UCL Professor Finds Stonehenge Remnants in Wales

SAM FEARNLEY REPORTS ON THE LATEST EVIDENCE THAT SHOWS STONEHENGE MAY HAVE BEEN FIRST ERECTED IN WALES

In an announcement on Monday, a team of researchers from UCL are said to have found evidencethat  two sites in Wales supplied stones for the Stonehenge monument. The quarries are about 180 kilometres away from the actual Stonehenge site.

The stones in question are called the ‘bluestones’, which form an inner arc at the site, in Salisbury, Wilshire.

The team identified that these sites in Wales are the only places where one can find spotted dolerite, a specific type of rock in common with the bluestones.

Archaeologists have also found evidence of stone tools, dirt ramps, and an ancient road which would have led out of the quarry.

Professor Mike Parker Pearson, Professor of British Later Prehistory at UCL, said:

They built extensive facilities here: platforms, ramps, a loading bay. You can see chisel marks where they drove in wooden wedges at the recesses on the outcrop.

The gap between activity at the quarries and the actual construction was about 400 years.

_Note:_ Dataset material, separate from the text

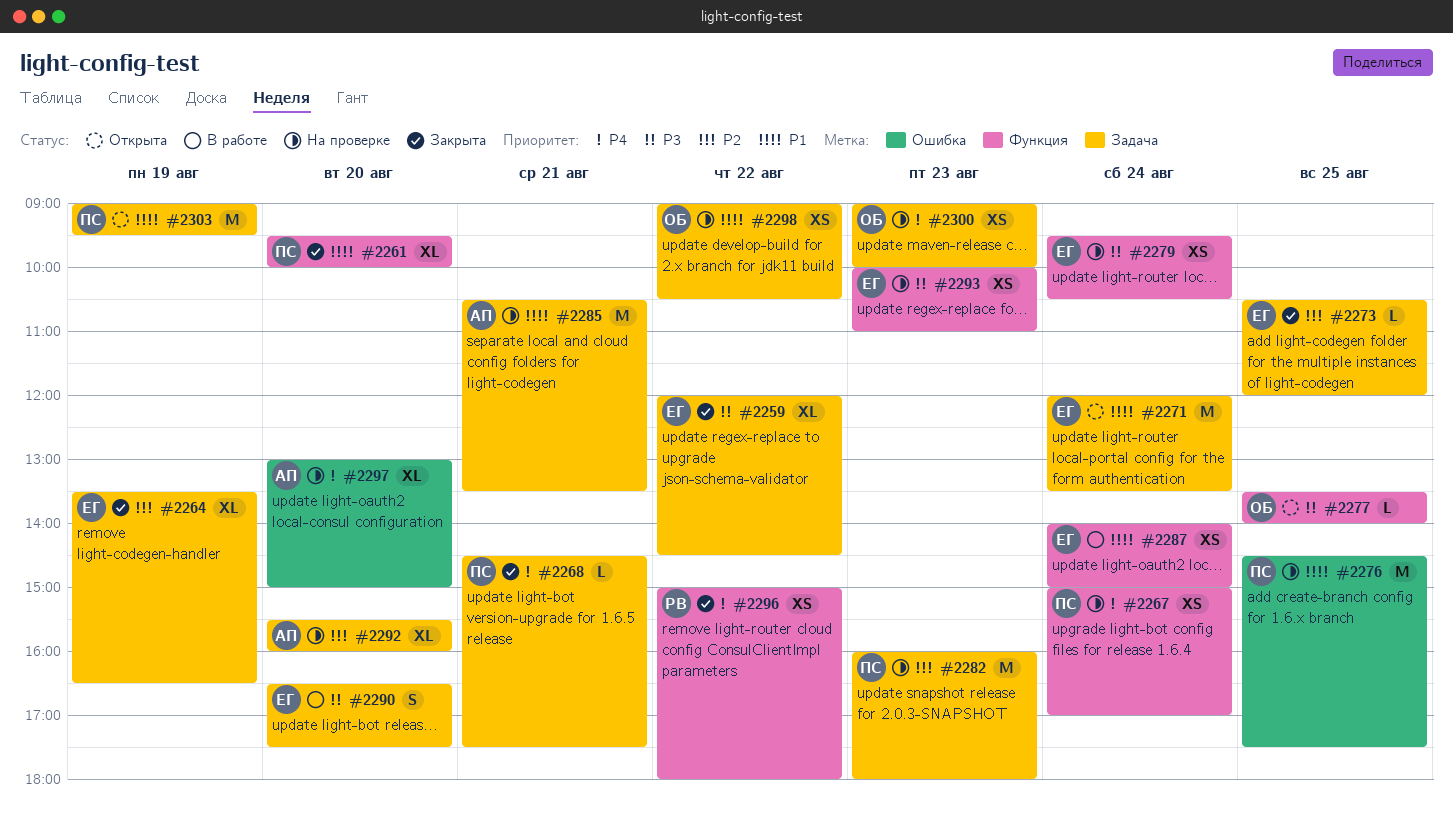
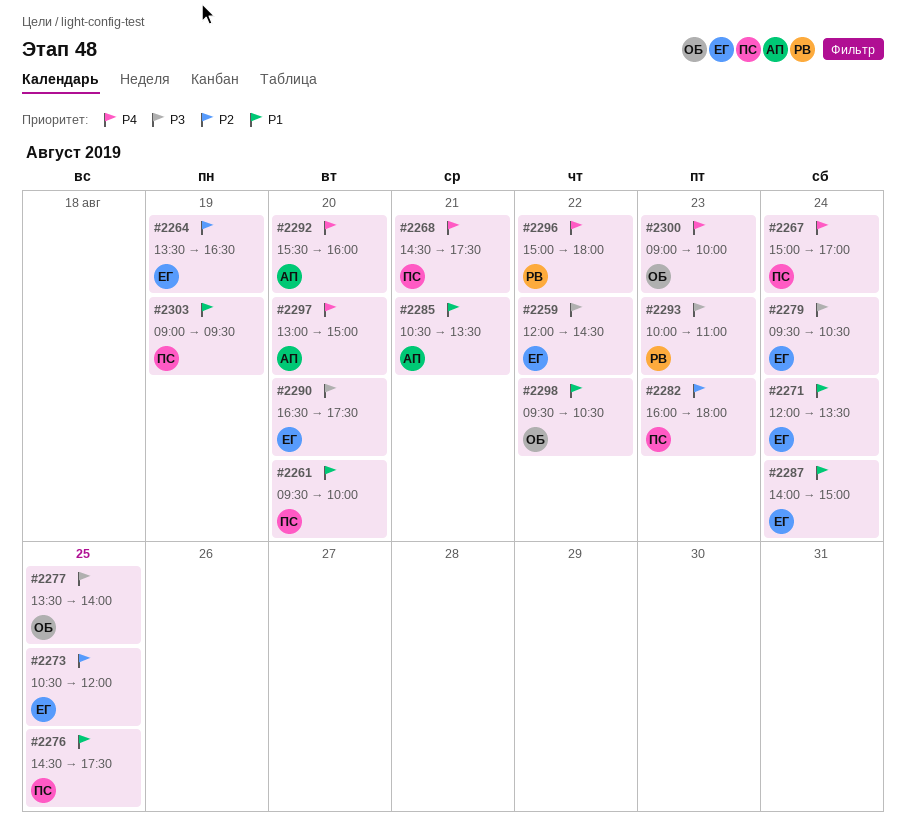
#2292, priority: P2 -> P4
#2293, owner: ЕГ -> РВ
#2298, begins: 09:00 -> 09:30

Parker Pearson suggests that this is because the stones were first used in a local monument, and then they were taken down to Wiltshire at a later date.

Parker Pearson, in conversation with CNN, said:

We don’t make that many fantastic discoveries in a lifetime of archeology but this is certainly one them…

The discovery has been widely covered in the national media.